The Lombardi Award, named in honor of legendary trainer Vince Lombardi, was a bit of a foreshadowing.

Lombardi led the Green Bay Packers to five NFL titles before stepping down as coach after the 1967 season.

He has fully integrated the team in the smallest town in the league and made it clear to the companies that if they discriminate against his black players, the entire Packer organization would have nothing to do with them.

Lombardi, a liberal Democrat, said he viewed his players as “neither black nor white, but Packer green”.

In 1969, he wanted to become a coach again and took the head of the sad Washington team. The team went 7-5-2, but Lombardi suffered from colon cancer and died in the summer of 1970, having laid the groundwork for years of success in Washington.

During his coaching career, he knew he had gay players on his teams. All he cared about was how well they played.

Running back Dave Kopay and tight end Jerry Smith were closed gay players in the 1960s. They also had a brief relationship, according to Kopay, a running back who played for five teams from 1965 to 1972.

It came out in 1975, a courageous statement in an era of widespread homophobia.

Smith was not as open about his sexuality, revealing in August 1986 that he was battling AIDS. He refused to discuss his sexuality before dying two months later.

In 2014, his friend David Mixner told USA Today that Smith lives in terror that his private life will become public.

“He was living in real fear and really alone and terrified of losing everything,” said Mixner, who was gay.

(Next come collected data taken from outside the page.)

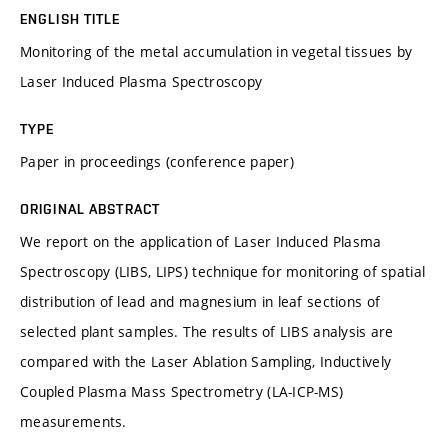
ENGLISH TITLE
Monitoring of the metal accumulation in vegetal tissues by
Laser Induced Plasma Spectroscopy
TYPE
Paper in proceedings (conference paper)
ORIGINAL ABSTRACT
We report on the application of Laser Induced Plasma
Spectroscopy (LIBS, LIPS) technique for monitoring of spatial
distribution of lead and magnesium in leaf sections of
selected plant samples. The results of LIBS analysis are
compared with the Laser Ablation Sampling, Inductively
Coupled Plasma Mass Spectrometry (LA-ICP-MS)
measurements.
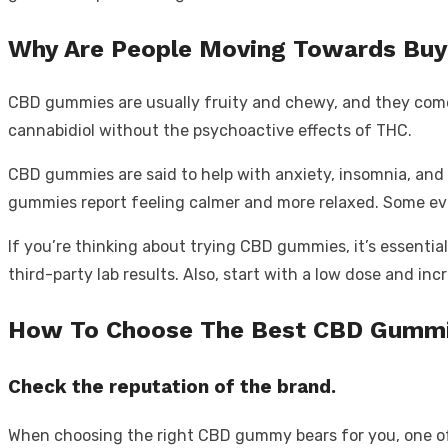
Why Are People Moving Towards Buy
CBD gummies are usually fruity and chewy, and they come i
cannabidiol without the psychoactive effects of THC.
CBD gummies
are said to help with anxiety, insomnia
, and
gummies report feeling calmer and more relaxed. Some eve
If you’re thinking about trying CBD gummies, it’s essentia
third-party lab results. Also, start with a low dose and in
How To Choose The Best CBD Gummi
Check the reputation of the brand.
When choosing the right CBD gummy bears for you, one of th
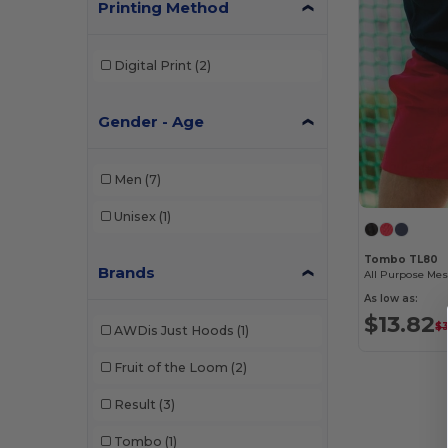
Printing Method
Digital Print
(2)
Gender - Age
Men
(7)
Unisex
(1)
Tombo TL80
Brands
All Purpose Mes
As low as:
$13.82
$3
AWDis Just Hoods
(1)
Fruit of the Loom
(2)
Result
(3)
Tombo
(1)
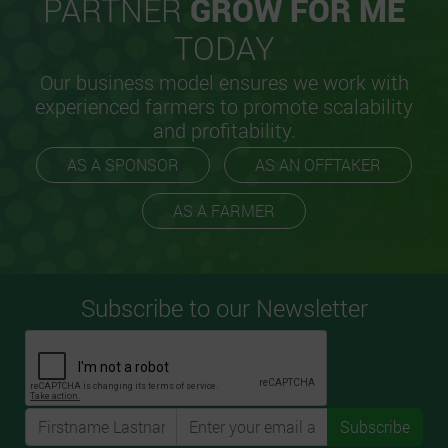
PARTNER
GROW FOR ME
TODAY
Our business model ensures we work with
experienced farmers to promote scalability
and profitability.
AS A SPONSOR
AS AN OFFTAKER
AS A FARMER
Subscribe to our Newsletter
Subscribe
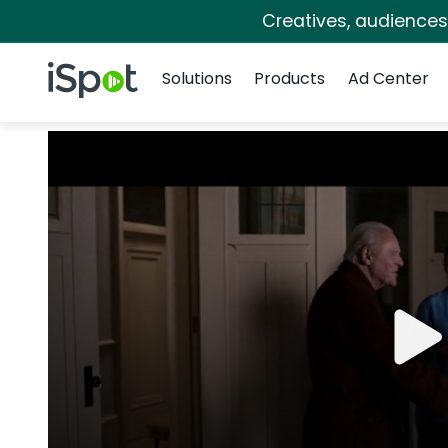
Creatives, audience
Navigation
iSpot Logo
Solutions
Products
Ad Center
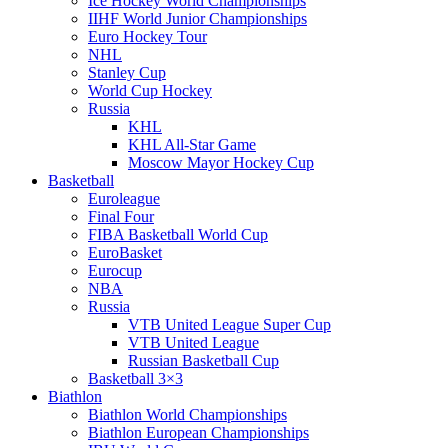
Ice Hockey World Championships
IIHF World Junior Championships
Euro Hockey Tour
NHL
Stanley Cup
World Cup Hockey
Russia
KHL
KHL All-Star Game
Moscow Mayor Hockey Cup
Basketball
Euroleague
Final Four
FIBA Basketball World Cup
EuroBasket
Eurocup
NBA
Russia
VTB United League Super Cup
VTB United League
Russian Basketball Cup
Basketball 3×3
Biathlon
Biathlon World Championships
Biathlon European Championships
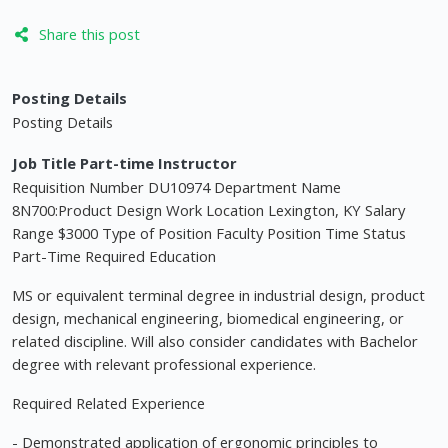
Share this post
Posting Details
Posting Details
Job Title Part-time Instructor
Requisition Number DU10974 Department Name
8N700:Product Design Work Location Lexington, KY Salary
Range $3000 Type of Position Faculty Position Time Status
Part-Time Required Education
MS or equivalent terminal degree in industrial design, product
design, mechanical engineering, biomedical engineering, or
related discipline. Will also consider candidates with Bachelor
degree with relevant professional experience.
Required Related Experience
- Demonstrated application of ergonomic principles to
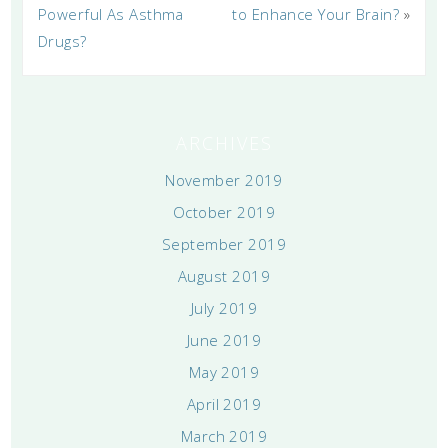
Powerful As Asthma
to Enhance Your Brain?
»
Drugs?
ARCHIVES
November 2019
October 2019
September 2019
August 2019
July 2019
June 2019
May 2019
April 2019
March 2019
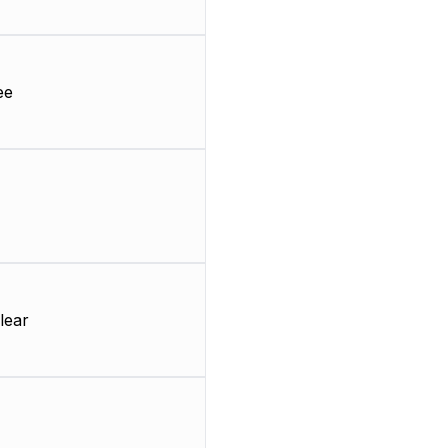
ee
lear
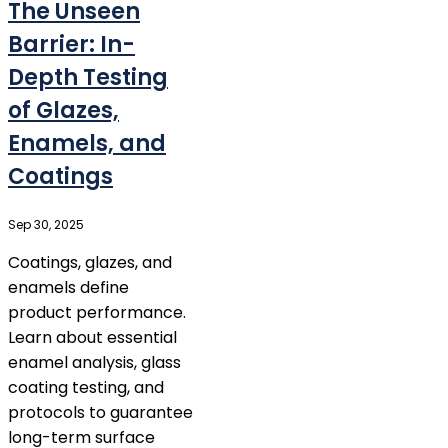
The Unseen
Barrier: In-
Depth Testing
of Glazes,
Enamels, and
Coatings
Sep 30, 2025
Coatings, glazes, and
enamels define
product performance.
Learn about essential
enamel analysis, glass
coating testing, and
protocols to guarantee
long-term surface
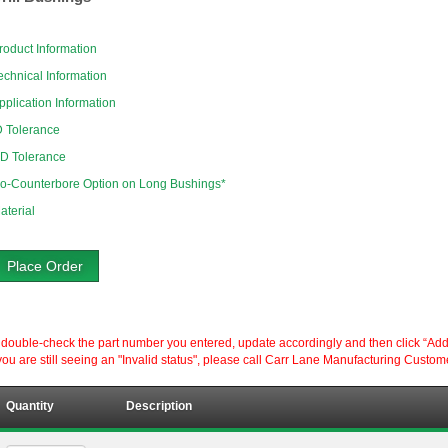
roduct Information
echnical Information
pplication Information
D Tolerance
D Tolerance
o-Counterbore Option on Long Bushings*
aterial
Place Order
ouble-check the part number you entered, update accordingly and then click “Add to P
ou are still seeing an "Invalid status", please call Carr Lane Manufacturing Custom
Quantity
Description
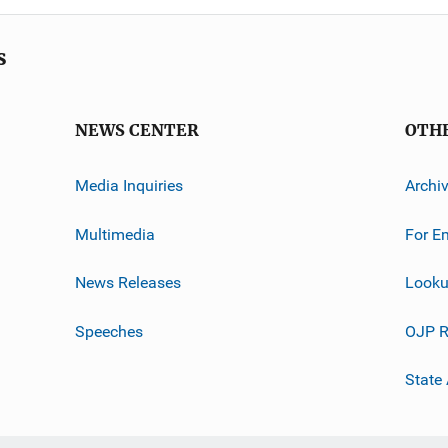
s
NEWS CENTER
OTH
Media Inquiries
Archi
Multimedia
For E
News Releases
Looku
Speeches
OJP R
State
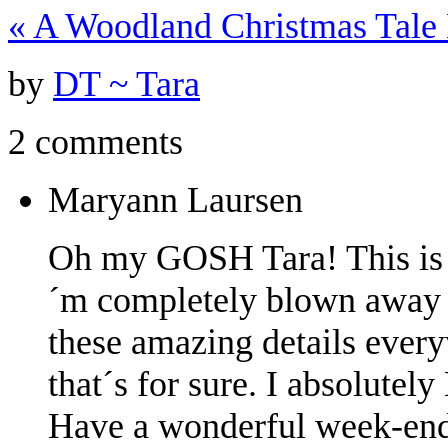
«
A Woodland Christmas Tale
by
DT ~ Tara
2 comments
Maryann Laursen
Oh my GOSH Tara! This is 
´m completely blown away w
these amazing details everyw
that´s for sure. I absolutel
Have a wonderful week-end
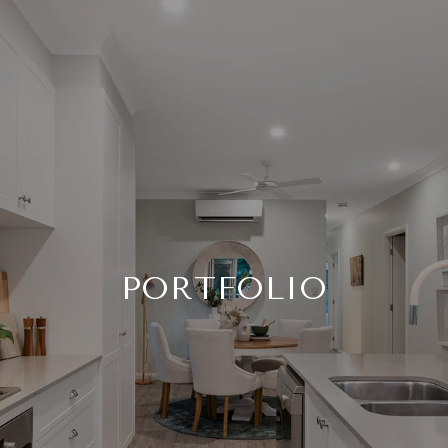
PORTFOLIO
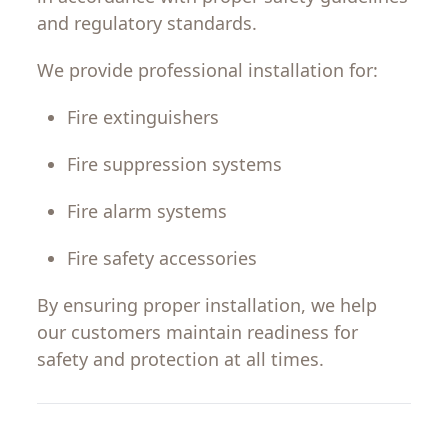
and regulatory standards.
We provide professional installation for:
Fire extinguishers
Fire suppression systems
Fire alarm systems
Fire safety accessories
By ensuring proper installation, we help
our
customers
maintain
readiness
for
safety
and
protection
at all times.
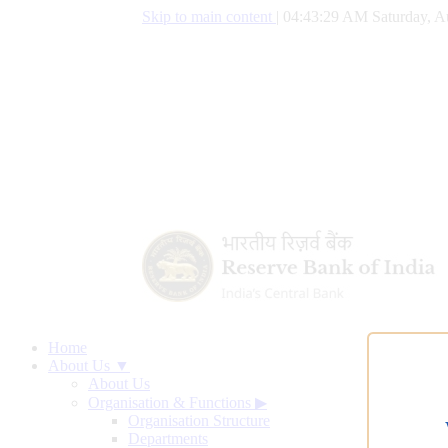
Skip to main content
|
04:43:30 AM Saturday, A
Home
About Us ▼
About Us
Organisation & Functions
▶
Organisation Structure
Departments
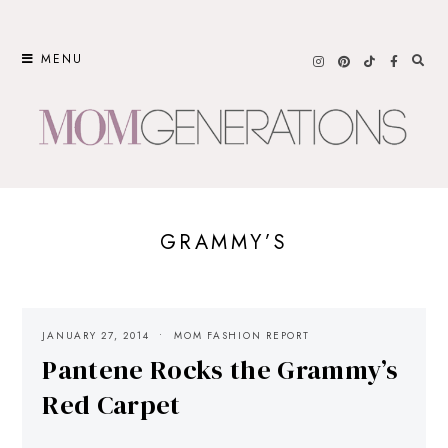
Skip
to
MENU
content
GRAMMY’S
JANUARY 27, 2014
MOM FASHION REPORT
Pantene Rocks the Grammy’s
Red Carpet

Smith had every right to stay in the closet. Despite his impressive career totals, capturing 421 passes for 5,496 yards in 13 seasons for the Washington NFL franchise, and setting a tight ends record with 60 touchdown passes, he is yet to be named to the Temple of the fame of professional football.

Of course, some people knew about it, including his teammate, roommate and friend Brig Owens, a defensive back. Wide receiver Charley Taylor, a teammate with Smith in college and the pros, said he knew it, as did others.

Taylor, who is in the Hall of Fame, said Washington is a tolerant team. He said that at one point there were maybe as many as a dozen gay players on the team.

Lombardi knew Smith was gay; secrets are hard to keep in a small fraternity like the NFL. But he made it clear on his tight end that it didn’t matter and he supported him completely.

With Lombardi at the helm, Smith enjoyed the best season of his career in 1969, making the first team a pros. Lombardi has recruited other gay players and has made it clear to his assistant coaches and players that any sign of prejudice or homophobia will result in immediate dismissal.

Lombardi had a personal reason for being tolerant. His younger brother Harold “Hal” Lombardi, was gay, and the famous trainer loved him unconditionally.

The great coach’s daughter, Susan Lombardi, said he doesn’t care about the color or sexuality of his players. He wanted to know if they could play winning football.

“As the saying goes, my dad treated them all the same,” she told ESPN in 2013. “Like dogs.”

Because their personal life didn’t matter. Lombardi wanted to win. That’s all that should matter, anyway.

It’s time to be proud of the achievements of the players and everyone. Vince Lombardi knew this decades ago. It just took a long time for the other coaches and teams to catch up.

Fourth-generation South Dakota native Tom Lawrence has been writing about the state since 1978. Contact him at [email protected] and read his blog at sdprairie.blogspot.com.